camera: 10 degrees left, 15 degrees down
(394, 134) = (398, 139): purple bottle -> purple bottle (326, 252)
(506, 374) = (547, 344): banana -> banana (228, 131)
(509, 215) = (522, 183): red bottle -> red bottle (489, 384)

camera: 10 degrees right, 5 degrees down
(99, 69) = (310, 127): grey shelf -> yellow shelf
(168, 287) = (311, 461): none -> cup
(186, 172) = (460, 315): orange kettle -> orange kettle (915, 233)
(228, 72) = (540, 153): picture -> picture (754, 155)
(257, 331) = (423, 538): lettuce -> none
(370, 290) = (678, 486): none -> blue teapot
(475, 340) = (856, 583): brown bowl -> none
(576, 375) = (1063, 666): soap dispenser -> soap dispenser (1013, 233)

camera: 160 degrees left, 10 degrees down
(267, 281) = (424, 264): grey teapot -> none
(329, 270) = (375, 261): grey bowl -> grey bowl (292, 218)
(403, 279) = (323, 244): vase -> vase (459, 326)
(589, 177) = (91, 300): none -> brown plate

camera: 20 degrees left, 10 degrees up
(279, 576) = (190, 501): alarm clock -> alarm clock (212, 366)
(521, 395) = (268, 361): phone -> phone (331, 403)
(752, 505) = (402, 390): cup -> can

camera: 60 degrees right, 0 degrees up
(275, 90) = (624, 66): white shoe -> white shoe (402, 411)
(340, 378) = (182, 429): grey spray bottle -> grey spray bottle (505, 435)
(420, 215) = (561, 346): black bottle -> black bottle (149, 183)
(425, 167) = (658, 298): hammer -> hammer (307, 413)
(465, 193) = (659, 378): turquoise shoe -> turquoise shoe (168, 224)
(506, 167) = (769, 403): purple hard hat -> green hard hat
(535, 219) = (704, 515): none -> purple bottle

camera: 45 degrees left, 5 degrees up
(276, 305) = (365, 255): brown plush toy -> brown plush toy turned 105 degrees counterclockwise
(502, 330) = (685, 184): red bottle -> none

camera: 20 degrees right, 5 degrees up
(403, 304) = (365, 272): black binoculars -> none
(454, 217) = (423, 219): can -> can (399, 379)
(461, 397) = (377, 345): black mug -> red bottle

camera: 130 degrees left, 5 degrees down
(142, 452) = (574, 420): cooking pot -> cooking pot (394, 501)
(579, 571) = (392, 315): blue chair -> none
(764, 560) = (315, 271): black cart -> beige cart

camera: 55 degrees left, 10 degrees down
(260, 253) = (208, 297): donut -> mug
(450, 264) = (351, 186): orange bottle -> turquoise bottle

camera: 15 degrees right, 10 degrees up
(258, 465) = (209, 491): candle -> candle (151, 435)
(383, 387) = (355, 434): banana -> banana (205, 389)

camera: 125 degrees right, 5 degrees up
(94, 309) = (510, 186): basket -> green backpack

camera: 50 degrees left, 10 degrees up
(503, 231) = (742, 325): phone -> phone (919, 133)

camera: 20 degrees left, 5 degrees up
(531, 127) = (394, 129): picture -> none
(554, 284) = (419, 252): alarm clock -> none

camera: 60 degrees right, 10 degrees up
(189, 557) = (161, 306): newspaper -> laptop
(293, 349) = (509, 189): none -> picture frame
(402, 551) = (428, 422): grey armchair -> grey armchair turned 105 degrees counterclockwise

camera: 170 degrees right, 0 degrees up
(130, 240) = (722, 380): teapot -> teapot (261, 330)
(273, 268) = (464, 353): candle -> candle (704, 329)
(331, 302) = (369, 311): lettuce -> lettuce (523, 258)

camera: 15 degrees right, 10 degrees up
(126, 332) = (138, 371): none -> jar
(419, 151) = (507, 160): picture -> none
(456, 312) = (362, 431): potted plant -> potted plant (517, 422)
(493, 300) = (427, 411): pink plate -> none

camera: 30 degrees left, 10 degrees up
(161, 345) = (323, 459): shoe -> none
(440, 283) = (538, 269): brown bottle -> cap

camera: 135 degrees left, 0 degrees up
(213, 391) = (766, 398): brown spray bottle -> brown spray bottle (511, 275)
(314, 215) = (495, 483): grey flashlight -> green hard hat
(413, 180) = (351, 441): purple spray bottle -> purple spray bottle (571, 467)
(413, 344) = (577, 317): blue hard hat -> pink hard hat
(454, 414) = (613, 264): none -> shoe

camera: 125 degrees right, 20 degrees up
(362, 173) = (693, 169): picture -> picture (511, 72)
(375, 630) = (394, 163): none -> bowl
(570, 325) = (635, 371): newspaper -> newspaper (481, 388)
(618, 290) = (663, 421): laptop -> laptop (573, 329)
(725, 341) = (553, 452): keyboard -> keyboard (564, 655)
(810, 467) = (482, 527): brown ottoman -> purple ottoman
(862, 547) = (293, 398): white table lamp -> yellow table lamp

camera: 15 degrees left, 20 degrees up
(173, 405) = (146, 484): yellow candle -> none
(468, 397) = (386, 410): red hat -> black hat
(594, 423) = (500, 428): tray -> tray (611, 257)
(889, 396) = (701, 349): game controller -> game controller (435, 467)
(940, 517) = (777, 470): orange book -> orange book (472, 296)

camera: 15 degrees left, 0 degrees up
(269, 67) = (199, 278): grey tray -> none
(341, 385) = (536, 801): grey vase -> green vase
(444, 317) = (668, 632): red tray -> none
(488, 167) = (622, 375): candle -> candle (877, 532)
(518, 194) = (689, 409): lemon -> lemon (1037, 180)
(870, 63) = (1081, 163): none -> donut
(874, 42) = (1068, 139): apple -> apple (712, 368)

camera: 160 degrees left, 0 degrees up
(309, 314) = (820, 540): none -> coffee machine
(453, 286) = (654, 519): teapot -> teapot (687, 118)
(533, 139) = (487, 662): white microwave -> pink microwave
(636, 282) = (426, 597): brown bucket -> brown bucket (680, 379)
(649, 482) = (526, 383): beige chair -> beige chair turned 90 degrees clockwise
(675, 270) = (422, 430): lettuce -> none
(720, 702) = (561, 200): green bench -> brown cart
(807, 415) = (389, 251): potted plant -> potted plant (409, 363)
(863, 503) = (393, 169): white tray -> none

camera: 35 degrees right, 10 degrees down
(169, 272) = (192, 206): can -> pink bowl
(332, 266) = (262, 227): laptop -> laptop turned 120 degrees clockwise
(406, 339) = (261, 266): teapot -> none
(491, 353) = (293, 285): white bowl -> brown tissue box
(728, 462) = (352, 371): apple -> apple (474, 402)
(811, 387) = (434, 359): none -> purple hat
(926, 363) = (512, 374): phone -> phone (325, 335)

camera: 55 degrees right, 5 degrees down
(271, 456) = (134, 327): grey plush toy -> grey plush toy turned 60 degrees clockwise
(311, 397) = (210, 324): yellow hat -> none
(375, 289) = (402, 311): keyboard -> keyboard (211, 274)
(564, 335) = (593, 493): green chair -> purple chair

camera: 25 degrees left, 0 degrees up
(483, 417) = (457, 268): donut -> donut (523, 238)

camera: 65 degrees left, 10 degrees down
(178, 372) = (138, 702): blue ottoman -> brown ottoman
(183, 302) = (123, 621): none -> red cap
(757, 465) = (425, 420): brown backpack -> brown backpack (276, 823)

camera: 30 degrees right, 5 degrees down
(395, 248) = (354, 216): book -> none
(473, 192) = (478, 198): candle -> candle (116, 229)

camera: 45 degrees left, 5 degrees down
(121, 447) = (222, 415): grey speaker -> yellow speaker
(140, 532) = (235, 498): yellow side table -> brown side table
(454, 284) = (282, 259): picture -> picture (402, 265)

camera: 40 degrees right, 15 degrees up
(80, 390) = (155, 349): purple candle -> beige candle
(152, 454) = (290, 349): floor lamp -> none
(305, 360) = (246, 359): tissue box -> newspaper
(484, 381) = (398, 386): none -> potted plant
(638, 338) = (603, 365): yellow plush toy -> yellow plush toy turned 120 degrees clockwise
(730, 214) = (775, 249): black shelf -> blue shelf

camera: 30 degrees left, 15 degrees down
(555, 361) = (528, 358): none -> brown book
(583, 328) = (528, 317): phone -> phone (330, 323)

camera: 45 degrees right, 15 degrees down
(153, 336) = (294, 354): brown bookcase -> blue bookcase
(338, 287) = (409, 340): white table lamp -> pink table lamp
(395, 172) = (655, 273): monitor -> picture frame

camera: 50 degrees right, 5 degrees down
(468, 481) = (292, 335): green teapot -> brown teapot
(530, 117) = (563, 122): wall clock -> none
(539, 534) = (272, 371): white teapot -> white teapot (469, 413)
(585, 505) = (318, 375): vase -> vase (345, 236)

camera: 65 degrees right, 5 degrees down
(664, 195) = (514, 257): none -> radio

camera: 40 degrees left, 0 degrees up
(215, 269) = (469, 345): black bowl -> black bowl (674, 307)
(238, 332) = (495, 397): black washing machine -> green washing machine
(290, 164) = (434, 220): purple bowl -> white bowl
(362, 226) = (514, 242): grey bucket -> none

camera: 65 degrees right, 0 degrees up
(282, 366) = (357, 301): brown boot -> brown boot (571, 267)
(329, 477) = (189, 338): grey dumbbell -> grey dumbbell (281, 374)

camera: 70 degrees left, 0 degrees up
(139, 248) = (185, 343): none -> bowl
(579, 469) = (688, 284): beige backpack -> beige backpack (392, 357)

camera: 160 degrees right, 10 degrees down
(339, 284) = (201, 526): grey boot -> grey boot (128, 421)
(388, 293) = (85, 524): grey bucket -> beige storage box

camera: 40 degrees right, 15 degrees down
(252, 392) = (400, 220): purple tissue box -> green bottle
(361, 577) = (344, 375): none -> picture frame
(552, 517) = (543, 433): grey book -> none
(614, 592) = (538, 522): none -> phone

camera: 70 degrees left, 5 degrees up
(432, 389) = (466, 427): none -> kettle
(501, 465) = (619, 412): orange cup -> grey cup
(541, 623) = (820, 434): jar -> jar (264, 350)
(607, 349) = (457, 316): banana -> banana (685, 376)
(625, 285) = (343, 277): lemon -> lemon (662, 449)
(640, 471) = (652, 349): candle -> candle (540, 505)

## PROBLEM TO WORK ON:
Identify all lines in the records above with the word "table".

## REPLY:
(862, 547) = (293, 398): white table lamp -> yellow table lamp
(140, 532) = (235, 498): yellow side table -> brown side table
(338, 287) = (409, 340): white table lamp -> pink table lamp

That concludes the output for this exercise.